— Work request —
In the entries below, every line with the string "wire" is to be reported.

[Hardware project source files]
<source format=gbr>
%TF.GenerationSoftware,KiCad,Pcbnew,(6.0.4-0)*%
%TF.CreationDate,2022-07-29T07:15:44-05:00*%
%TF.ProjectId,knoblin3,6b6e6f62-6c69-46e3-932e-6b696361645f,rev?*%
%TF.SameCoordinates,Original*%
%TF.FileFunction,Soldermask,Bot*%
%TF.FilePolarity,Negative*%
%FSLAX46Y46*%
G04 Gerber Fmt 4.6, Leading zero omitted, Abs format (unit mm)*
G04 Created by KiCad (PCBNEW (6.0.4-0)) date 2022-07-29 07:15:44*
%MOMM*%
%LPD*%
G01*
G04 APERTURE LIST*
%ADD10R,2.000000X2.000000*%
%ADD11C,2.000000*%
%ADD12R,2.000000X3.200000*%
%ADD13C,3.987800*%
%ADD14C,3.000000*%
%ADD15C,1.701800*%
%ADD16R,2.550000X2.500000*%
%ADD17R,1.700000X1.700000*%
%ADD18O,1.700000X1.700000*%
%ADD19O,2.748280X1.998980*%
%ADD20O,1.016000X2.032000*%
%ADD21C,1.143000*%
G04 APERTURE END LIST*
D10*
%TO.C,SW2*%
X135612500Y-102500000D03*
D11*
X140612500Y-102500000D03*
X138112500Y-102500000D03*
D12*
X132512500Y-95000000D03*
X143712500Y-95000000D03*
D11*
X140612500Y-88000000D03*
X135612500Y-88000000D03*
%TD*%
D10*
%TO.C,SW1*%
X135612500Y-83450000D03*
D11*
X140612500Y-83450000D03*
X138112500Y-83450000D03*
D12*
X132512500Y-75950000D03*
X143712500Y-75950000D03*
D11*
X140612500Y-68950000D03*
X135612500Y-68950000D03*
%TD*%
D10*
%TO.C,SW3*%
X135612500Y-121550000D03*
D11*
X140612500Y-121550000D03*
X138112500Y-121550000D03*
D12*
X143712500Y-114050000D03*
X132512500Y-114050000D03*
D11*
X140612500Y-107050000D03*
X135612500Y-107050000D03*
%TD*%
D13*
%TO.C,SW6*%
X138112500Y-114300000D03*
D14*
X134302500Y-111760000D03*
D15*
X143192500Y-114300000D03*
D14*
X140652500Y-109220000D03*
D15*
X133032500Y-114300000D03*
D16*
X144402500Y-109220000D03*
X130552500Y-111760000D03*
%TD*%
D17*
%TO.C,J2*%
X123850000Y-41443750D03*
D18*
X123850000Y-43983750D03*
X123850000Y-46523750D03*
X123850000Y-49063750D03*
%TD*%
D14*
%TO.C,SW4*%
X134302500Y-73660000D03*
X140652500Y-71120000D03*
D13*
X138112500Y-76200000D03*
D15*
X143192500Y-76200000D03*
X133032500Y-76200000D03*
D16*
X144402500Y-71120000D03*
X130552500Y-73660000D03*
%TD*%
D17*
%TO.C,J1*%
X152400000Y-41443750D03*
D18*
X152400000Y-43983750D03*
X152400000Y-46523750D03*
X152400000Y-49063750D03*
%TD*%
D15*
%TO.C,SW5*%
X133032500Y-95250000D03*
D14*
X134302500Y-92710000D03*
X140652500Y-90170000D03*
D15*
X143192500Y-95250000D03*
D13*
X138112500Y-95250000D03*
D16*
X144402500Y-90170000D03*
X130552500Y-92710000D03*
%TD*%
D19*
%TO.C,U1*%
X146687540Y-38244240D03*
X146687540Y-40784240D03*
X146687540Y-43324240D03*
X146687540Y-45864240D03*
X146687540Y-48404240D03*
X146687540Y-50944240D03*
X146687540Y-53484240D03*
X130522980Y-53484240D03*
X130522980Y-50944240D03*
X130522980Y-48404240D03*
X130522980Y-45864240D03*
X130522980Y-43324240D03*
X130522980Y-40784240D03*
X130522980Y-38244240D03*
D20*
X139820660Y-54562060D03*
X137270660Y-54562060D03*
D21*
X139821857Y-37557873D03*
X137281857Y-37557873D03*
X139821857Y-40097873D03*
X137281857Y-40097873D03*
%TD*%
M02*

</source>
--
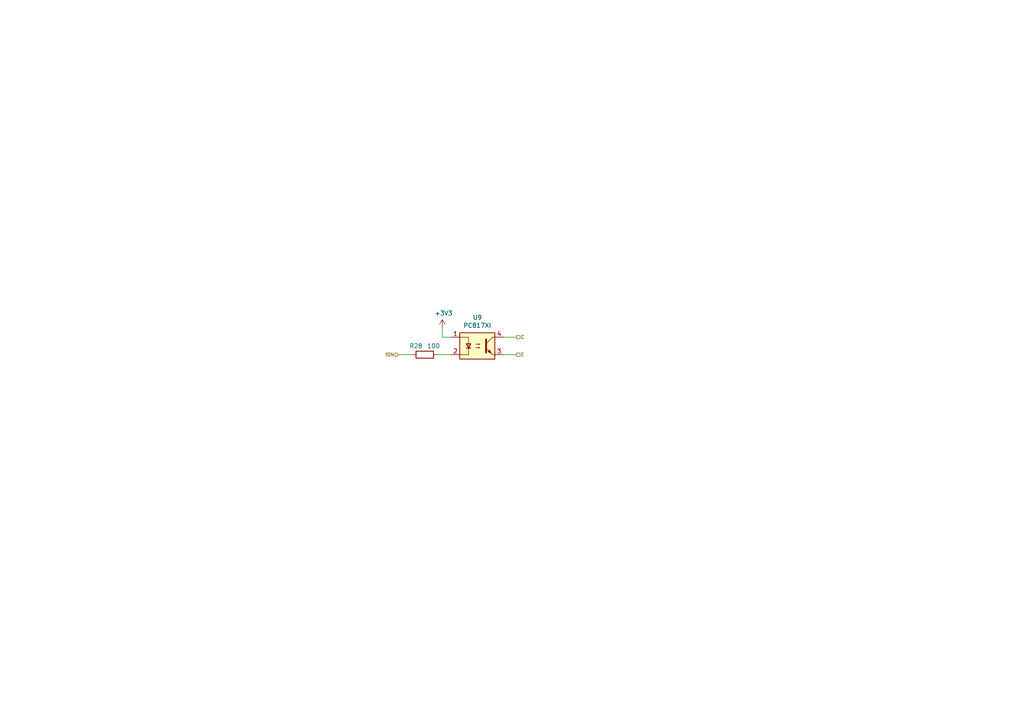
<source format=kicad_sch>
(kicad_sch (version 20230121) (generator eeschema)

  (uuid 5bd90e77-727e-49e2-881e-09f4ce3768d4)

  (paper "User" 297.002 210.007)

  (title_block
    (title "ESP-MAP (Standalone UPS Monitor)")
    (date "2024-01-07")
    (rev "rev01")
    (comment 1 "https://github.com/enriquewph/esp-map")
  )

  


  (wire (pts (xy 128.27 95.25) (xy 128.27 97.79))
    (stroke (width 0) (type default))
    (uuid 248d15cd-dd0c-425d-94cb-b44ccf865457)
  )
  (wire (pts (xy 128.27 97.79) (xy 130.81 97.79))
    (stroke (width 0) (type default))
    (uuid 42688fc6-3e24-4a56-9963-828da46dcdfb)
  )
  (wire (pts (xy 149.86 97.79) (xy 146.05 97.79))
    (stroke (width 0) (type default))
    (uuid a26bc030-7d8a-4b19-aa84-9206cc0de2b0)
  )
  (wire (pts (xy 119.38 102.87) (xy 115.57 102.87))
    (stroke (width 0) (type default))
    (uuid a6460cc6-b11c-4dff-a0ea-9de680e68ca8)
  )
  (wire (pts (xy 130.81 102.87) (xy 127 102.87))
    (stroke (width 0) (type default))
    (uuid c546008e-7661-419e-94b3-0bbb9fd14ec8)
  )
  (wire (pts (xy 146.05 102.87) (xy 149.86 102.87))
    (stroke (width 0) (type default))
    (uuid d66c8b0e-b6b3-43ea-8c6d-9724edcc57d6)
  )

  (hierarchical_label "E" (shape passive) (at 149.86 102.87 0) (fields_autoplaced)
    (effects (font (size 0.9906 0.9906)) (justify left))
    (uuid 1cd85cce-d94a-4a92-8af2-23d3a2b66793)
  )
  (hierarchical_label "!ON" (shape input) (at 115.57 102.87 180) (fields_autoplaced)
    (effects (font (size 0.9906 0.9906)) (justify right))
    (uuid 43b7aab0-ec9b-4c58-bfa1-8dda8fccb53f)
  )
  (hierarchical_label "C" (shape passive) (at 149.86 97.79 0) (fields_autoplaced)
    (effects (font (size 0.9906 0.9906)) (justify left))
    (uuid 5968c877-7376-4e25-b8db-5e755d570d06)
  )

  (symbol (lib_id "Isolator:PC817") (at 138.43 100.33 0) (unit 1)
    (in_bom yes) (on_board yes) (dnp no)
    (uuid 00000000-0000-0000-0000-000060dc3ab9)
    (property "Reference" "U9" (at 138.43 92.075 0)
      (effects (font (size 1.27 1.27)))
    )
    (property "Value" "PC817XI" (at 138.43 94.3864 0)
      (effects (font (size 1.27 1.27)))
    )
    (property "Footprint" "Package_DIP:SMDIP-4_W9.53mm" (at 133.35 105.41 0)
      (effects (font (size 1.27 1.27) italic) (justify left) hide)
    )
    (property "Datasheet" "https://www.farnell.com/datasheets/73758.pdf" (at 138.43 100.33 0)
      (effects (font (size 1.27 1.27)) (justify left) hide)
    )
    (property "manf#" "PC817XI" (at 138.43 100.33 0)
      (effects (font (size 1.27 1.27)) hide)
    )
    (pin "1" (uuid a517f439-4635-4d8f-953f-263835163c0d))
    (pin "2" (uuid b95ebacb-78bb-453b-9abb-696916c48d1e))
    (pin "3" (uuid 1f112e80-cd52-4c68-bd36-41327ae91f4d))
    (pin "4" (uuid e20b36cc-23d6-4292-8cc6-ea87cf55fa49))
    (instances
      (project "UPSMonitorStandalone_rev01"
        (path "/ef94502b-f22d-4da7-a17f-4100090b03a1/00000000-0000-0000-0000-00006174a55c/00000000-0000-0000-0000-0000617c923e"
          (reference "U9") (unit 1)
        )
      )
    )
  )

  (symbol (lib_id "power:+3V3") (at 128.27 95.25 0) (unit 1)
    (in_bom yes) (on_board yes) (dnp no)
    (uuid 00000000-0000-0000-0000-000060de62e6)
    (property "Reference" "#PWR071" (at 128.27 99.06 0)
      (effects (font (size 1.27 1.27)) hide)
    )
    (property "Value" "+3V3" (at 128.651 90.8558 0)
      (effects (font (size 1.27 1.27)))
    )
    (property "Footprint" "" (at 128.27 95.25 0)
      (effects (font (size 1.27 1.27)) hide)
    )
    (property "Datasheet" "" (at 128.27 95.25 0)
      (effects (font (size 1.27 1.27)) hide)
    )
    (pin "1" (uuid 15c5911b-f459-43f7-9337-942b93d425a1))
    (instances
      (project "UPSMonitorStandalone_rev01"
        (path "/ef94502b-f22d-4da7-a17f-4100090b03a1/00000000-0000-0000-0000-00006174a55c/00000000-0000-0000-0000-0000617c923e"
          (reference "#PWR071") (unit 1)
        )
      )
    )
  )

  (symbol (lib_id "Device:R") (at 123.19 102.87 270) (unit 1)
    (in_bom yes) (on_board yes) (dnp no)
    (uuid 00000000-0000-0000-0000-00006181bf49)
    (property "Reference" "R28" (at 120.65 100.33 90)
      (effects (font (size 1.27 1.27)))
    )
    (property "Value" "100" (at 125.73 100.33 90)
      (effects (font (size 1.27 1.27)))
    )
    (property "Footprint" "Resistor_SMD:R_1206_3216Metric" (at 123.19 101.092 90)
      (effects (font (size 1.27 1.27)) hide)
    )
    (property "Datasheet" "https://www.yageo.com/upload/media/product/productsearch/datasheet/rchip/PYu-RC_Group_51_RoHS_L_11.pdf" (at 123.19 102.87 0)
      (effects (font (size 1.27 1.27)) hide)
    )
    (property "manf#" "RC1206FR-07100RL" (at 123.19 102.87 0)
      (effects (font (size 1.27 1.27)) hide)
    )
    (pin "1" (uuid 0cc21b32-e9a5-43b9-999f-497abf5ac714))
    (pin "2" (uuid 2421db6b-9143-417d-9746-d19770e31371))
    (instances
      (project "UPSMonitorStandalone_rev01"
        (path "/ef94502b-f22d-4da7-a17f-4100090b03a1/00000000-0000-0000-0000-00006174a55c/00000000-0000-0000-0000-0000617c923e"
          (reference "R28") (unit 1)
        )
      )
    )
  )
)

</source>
...
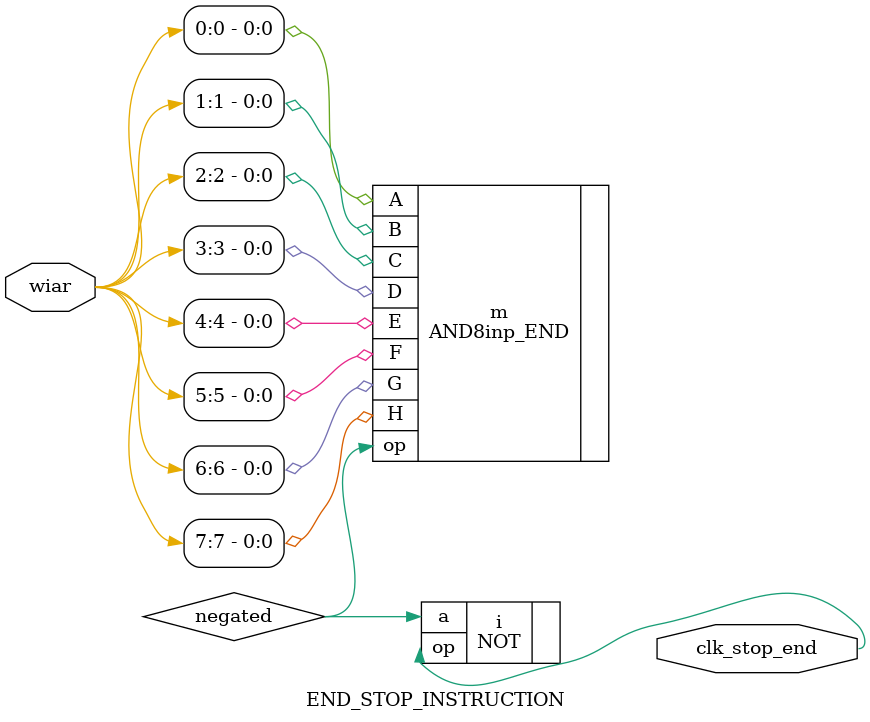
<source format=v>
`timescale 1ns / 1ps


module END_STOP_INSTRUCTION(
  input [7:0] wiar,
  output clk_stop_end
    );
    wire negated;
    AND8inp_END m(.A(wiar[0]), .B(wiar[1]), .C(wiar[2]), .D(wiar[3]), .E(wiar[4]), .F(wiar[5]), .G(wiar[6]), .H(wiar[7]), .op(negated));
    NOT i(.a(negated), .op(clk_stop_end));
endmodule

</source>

— Expected answer —
  (wire (pts (xy 128.27 95.25) (xy 128.27 97.79))
  (wire (pts (xy 128.27 97.79) (xy 130.81 97.79))
  (wire (pts (xy 149.86 97.79) (xy 146.05 97.79))
  (wire (pts (xy 119.38 102.87) (xy 115.57 102.87))
  (wire (pts (xy 130.81 102.87) (xy 127 102.87))
  (wire (pts (xy 146.05 102.87) (xy 149.86 102.87))
    wire negated;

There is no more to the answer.